Even though we asked for it, ObservaRio-a mechanism created by the current Ministry of Justice- did not permit the participation of Black Movement entities in issues related to the extermination of Black youth.
Fourteen days have passed…Marielle Franco cannot be one more of “today’s death squad killings”, falling under “unsolved crimes” carried out by “invisible” power whose victims are in large part Black and poor. We do not yet see any effort on the part of those responsible for solving this crime. Where is the intelligence work of the Rio State Public Ministry now?
Given what has been stated above, we once again tell the National Prosecutor General to:
- Federalize all of the investigative work related to the solving of this crime.
- There is a severe problem in all 27 states of the nation, not just in Rio de Janeiro.
- Request of the National Council of the Public Ministry, CNMP- that it expand its taskforce working with the Police and Public Security External Review Committee, that operates under its auspices. In all of the meetings that our team has had with representatives of this commission, the response has always been the same: Lack of human resources and tools for external oversight along with the insubordination of the state police regarding the rules promulgated by the CNMP.

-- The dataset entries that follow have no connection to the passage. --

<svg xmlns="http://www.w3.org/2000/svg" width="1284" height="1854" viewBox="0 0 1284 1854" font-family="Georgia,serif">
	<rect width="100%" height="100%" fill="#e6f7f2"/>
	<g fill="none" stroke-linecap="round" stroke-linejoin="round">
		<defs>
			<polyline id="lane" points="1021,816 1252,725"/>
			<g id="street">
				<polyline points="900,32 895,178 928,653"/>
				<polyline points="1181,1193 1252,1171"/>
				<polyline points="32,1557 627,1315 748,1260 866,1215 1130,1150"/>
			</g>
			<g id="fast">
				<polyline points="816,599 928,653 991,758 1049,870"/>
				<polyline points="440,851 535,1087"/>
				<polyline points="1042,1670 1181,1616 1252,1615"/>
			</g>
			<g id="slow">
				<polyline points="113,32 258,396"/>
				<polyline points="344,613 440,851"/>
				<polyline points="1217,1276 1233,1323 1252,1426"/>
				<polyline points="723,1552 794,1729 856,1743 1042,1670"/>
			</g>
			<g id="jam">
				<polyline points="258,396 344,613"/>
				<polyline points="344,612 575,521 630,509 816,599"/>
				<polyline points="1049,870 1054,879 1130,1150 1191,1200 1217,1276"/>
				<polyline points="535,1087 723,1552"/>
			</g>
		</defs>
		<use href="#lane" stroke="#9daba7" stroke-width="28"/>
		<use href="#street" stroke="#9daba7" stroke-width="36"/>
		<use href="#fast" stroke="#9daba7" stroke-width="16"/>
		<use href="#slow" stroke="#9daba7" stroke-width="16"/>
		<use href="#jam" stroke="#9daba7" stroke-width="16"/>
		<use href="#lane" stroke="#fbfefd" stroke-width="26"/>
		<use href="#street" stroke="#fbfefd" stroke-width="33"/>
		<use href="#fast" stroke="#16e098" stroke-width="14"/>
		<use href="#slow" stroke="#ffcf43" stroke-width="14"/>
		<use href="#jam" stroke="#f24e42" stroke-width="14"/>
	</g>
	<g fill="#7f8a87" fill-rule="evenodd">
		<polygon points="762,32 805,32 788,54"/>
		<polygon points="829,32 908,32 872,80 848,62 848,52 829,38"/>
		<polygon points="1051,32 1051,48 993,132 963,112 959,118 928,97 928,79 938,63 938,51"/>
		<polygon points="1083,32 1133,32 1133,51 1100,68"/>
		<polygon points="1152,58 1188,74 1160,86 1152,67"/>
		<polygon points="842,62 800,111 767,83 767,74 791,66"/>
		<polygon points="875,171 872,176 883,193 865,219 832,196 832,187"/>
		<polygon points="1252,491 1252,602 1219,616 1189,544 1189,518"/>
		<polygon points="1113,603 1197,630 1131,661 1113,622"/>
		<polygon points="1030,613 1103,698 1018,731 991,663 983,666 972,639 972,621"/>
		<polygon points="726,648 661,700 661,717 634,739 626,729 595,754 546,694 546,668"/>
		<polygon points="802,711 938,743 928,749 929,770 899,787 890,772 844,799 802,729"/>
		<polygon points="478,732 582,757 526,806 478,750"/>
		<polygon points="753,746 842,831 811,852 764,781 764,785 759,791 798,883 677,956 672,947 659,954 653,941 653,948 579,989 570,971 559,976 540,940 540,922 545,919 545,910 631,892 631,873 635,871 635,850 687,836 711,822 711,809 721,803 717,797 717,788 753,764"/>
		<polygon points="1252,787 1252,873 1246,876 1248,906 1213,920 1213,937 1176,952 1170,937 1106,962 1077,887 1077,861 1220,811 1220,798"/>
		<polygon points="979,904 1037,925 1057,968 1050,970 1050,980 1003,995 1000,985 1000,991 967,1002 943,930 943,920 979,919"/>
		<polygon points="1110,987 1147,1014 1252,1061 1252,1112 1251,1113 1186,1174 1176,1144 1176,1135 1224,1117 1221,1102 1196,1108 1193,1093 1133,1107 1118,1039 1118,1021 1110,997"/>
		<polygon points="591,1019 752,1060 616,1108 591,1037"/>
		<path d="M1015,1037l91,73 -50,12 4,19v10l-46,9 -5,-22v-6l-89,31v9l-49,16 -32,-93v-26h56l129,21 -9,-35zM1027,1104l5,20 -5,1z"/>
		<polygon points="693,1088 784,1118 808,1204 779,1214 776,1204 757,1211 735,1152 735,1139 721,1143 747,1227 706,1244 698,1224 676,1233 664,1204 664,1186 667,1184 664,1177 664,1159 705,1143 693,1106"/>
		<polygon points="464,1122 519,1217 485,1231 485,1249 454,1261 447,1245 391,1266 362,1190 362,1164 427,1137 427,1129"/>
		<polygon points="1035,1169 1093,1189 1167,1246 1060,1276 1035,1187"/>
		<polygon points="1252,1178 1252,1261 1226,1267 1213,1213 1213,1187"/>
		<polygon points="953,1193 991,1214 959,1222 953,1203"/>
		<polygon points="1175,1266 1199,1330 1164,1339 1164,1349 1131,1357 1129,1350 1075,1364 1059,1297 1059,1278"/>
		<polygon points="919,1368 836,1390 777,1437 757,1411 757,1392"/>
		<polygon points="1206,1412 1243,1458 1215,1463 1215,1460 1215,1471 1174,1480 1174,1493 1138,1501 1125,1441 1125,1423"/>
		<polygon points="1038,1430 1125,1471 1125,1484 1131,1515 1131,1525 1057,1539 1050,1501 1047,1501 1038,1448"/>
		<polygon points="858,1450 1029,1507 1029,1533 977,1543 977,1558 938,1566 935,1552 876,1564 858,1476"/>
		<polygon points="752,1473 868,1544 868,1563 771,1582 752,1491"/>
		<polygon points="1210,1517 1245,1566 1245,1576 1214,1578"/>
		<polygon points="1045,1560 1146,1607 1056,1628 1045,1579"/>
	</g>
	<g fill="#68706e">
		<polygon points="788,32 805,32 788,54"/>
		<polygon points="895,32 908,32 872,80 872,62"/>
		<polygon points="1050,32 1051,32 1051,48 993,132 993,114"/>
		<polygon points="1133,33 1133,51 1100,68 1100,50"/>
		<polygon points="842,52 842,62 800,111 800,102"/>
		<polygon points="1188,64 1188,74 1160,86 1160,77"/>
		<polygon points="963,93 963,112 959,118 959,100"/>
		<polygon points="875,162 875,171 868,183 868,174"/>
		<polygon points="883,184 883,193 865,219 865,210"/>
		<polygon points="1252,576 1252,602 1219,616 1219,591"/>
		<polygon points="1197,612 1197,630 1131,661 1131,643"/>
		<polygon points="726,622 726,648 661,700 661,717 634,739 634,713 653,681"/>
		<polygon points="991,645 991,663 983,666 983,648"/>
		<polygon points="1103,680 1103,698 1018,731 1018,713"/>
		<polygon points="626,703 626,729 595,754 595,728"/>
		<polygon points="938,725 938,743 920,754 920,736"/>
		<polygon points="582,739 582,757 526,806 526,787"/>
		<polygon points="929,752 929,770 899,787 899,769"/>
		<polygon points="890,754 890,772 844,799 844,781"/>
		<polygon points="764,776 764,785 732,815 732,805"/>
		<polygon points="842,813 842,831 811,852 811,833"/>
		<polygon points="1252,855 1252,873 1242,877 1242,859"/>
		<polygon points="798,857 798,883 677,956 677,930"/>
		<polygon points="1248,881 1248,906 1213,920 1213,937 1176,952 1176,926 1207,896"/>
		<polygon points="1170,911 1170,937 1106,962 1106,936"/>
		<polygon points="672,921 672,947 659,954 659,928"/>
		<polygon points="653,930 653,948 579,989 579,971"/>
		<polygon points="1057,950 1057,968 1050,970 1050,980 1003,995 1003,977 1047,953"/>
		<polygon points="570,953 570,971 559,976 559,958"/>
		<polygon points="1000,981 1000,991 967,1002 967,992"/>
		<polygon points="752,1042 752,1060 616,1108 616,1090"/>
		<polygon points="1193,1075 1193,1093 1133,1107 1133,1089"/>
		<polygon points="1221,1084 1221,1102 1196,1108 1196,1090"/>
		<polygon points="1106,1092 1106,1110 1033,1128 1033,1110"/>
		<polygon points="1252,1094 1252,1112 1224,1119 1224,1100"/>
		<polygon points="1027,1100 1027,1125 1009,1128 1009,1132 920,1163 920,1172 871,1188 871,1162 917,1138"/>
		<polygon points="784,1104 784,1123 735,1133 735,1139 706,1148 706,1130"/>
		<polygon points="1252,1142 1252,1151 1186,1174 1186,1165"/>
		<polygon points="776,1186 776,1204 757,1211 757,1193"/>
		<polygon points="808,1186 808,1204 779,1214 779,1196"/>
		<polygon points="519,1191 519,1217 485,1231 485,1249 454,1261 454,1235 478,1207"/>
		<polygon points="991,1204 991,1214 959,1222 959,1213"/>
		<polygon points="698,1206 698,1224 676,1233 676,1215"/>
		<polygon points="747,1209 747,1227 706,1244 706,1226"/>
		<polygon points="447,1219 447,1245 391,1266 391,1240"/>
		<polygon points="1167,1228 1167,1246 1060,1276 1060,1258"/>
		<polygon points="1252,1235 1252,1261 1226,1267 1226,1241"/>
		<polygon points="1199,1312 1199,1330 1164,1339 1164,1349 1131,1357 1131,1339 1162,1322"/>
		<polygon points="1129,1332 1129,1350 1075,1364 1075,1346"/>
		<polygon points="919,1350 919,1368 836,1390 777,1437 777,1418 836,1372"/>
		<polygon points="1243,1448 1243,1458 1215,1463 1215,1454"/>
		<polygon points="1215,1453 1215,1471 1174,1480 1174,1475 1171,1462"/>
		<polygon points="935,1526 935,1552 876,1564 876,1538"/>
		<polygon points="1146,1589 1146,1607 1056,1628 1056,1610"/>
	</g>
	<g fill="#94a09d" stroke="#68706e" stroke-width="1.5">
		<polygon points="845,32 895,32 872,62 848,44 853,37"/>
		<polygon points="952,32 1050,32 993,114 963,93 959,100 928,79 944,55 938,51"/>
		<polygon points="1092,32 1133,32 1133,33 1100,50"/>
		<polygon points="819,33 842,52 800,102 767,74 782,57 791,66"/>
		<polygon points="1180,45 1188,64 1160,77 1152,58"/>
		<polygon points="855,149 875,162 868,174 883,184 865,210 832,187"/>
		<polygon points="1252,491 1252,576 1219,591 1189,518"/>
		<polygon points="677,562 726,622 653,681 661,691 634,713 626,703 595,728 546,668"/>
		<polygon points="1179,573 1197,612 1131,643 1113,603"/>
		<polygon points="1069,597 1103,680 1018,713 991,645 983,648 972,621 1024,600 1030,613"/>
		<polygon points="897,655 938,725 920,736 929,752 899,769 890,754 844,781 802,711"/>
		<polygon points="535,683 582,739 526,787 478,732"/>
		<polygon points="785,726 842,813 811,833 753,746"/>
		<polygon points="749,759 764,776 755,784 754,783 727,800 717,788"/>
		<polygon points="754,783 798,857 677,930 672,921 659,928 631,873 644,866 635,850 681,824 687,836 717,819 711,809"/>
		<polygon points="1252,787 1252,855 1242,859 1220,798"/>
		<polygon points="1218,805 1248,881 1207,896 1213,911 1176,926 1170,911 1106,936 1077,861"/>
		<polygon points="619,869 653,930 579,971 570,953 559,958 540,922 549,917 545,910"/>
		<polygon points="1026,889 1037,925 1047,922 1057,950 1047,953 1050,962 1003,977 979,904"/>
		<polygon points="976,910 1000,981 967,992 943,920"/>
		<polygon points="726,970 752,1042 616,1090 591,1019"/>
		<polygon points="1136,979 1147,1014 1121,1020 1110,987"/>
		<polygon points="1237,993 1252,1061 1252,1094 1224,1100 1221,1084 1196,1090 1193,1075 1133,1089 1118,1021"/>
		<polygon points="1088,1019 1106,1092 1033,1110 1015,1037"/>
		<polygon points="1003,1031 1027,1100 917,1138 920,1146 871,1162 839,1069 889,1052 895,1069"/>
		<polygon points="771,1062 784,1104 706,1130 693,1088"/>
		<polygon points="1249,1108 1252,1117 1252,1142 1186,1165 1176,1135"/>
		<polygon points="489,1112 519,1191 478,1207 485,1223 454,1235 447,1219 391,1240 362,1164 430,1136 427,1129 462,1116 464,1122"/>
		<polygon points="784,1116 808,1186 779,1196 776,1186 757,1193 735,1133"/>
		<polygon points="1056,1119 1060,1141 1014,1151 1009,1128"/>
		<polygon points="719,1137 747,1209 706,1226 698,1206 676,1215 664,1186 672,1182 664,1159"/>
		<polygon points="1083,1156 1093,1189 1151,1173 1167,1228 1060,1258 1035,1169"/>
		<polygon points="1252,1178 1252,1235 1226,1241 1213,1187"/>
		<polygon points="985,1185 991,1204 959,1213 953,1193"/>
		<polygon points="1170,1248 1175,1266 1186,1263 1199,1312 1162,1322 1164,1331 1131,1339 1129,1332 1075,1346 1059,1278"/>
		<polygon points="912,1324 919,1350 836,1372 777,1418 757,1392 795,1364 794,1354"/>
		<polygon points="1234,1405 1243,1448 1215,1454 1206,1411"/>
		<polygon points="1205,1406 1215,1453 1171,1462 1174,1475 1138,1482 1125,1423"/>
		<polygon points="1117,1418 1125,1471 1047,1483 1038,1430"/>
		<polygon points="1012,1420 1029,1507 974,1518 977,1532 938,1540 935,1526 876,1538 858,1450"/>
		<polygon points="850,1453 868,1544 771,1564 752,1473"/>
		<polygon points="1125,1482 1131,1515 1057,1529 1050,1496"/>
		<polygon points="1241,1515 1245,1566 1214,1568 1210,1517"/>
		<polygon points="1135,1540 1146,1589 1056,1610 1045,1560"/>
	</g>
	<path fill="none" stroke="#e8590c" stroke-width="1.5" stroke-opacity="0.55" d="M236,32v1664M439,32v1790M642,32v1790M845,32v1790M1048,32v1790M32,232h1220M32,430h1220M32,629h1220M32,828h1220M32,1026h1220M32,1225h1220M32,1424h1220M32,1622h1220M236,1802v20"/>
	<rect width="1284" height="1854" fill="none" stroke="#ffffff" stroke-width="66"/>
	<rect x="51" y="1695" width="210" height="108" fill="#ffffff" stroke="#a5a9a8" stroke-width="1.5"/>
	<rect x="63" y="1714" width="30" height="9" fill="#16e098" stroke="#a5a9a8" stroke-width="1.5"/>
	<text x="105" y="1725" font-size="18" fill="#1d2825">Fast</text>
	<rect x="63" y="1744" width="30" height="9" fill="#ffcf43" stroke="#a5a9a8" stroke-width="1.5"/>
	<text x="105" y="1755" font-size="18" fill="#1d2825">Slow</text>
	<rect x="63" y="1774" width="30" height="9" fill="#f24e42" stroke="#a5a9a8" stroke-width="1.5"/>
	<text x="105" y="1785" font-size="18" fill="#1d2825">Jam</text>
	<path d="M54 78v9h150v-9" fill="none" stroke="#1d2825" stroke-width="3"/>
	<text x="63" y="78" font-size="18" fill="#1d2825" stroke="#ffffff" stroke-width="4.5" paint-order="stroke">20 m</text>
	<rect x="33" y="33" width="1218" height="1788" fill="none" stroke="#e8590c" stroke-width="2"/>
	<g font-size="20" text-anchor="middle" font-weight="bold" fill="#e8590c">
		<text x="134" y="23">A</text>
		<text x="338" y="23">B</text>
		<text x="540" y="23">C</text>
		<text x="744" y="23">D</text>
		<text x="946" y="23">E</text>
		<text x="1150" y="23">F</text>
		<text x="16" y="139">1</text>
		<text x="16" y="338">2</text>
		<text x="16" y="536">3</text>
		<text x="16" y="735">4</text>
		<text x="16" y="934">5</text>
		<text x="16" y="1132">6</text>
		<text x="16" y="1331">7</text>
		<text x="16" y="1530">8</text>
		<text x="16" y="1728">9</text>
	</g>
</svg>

- The 2017 Violence Atlas, launched by the Applies Economics Research Institute (IPEA) tells us that white deaths have decreased by 12.2 percent and has risen 18.2 percent among Black youth at the national level. The PGR and the CNMP must demand an official report, written by the police in each state, suggesting the causes that generate impunity for crimes committed against the Black population throughout the nation.
It is our expectation that, with federalization, this crime will be solved and that the culture of public security agencies throughout the country will change.